Sunday, November 11, 2012

Curious and curiouser

CIA Director Petraeus resigns in sex scandal

Powerful men cheat

Iran attacks US drone in international airspace

You know it isn’t good when things make you question the official narrative but it is getting to the point where certain administration narratives are getting a bit threadbare.

Ok, CIA Director David Patraeus (former Army star and four-star as well as Gen. Betray-us on some fronts) apparently had an affair with his biographer. At least he said he had an extramarital affair with someone. Is that supposed to shock us?

It doesn’t shock me much, but then I remember having a president who allegedly had a number of sexual dalliances but it didn’t drive him to resign. Got him impeached, but the Senate couldn’t go along and accept that those dalliances rose to the level of high crimes and misdemeanors.

I don’t suspect that Gen. Patraeus’ dalliance rose to that level either, but I don’t know because I only know what I read in the news. Still, the abruptness of his resignation (according to the official timeline) either speaks very well of the man’s integrity (in that he would resign even before the information went public) or reeks of more nefarious motives, since he was scheduled to address a Congressional hearing next week on how the current administration seems to have bungled its efforts in Libya … as well as its response to the assault on (and subsequent death) of its ambassador to Libya while on a visit to its diplomatic facilities in Benghazi.

What actually strikes me almost humorous is the progressive reaction (on Huffington Post) that find something terribly wrong that “powerful” men seem to keep getting caught in sexual dalliances with women not their wives. Hello, it takes two to tango. I am sorry, but if the woman isn’t out there screaming it was rape, and in fact indicates that it was consensual, then I am not sure how the male half of the equation can be singled out for condemnation. In this case, it is pretty obvious – assuming that the “other party” that has been identified as being involved – that it indeed was consensual, then the trotting out of the “bad” men scenario seems a bit off base.

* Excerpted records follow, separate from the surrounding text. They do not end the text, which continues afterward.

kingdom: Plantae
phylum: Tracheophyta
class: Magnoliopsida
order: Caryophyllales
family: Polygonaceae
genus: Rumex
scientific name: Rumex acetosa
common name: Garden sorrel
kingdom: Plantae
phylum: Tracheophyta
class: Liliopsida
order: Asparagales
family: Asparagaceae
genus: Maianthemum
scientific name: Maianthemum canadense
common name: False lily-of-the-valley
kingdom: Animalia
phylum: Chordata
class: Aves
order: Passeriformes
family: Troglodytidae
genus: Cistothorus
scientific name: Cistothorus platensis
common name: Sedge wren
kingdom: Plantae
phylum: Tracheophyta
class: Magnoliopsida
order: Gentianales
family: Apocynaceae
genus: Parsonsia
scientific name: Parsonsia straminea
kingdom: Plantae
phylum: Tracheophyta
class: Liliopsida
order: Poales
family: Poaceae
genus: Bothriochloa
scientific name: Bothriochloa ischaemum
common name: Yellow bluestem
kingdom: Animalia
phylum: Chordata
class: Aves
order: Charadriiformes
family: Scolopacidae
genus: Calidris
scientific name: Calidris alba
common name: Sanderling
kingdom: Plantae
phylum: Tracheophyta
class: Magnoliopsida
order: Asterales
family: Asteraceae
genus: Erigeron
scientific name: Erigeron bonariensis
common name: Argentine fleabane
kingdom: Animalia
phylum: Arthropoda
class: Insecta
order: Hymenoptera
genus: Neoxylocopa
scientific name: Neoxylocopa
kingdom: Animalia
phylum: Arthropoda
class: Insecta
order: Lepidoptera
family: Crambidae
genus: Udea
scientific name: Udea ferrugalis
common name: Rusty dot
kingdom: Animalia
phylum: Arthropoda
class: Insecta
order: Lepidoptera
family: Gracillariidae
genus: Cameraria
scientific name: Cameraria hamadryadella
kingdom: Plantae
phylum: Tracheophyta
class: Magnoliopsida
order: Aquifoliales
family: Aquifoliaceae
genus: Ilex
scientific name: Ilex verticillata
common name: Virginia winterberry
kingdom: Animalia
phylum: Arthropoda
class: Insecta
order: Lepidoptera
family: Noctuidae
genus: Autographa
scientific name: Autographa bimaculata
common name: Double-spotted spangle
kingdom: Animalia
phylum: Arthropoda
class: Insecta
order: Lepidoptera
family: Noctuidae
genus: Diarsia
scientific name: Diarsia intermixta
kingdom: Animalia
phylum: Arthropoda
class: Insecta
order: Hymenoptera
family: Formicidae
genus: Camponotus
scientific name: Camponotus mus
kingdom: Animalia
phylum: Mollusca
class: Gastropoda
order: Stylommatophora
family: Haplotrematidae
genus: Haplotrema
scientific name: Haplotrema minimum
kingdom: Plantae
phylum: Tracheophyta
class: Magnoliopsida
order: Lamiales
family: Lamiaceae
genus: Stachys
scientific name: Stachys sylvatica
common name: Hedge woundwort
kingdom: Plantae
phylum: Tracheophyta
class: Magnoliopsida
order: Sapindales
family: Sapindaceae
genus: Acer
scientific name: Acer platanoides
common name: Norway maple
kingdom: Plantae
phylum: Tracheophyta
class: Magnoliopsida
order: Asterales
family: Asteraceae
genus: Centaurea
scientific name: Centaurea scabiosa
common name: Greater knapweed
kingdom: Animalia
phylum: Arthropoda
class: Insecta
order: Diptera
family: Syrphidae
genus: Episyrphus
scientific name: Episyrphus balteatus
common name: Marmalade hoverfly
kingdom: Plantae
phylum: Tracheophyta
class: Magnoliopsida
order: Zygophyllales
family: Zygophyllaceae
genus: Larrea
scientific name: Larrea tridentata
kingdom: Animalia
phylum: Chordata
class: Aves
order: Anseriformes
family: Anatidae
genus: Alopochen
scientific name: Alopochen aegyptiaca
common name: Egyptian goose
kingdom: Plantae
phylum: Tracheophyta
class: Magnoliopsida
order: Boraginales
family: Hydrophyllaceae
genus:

But I guess, given that Petraeus – in many other situations – appears to have been pretty much a straight shooter (unfortunately with the usual set of human failings and frailties), it helps to do what you can to cast whatever shadows on him when he is probably going to end up in front of a hostile House committee being interrogated under oath. Who knows what he might say that deviates from the official line put out by the administration. Now, at least, administration defenders can point to his obviously moral shortcomings and say that anything he says from now on can be discounted.

But, as I said, things are just a bit curious with the timing not only of this resignation, but the announcement the day after election was over that the week before the Iranians were busily shooting at a U.S. reconnaissance drone monitoring the approaches to the ports in Iraq and Kuwait. Of course, nothing nefarious there … the administration didn’t want to make it a political issue … which of course it would of and probably should have been … but that is something we know our current presidential administration would never do.

You couple that with the relief of the commander of a task group in the Arabian Sea, the fiasco at Benghazi, and you start to wonder: What the heck is going on here?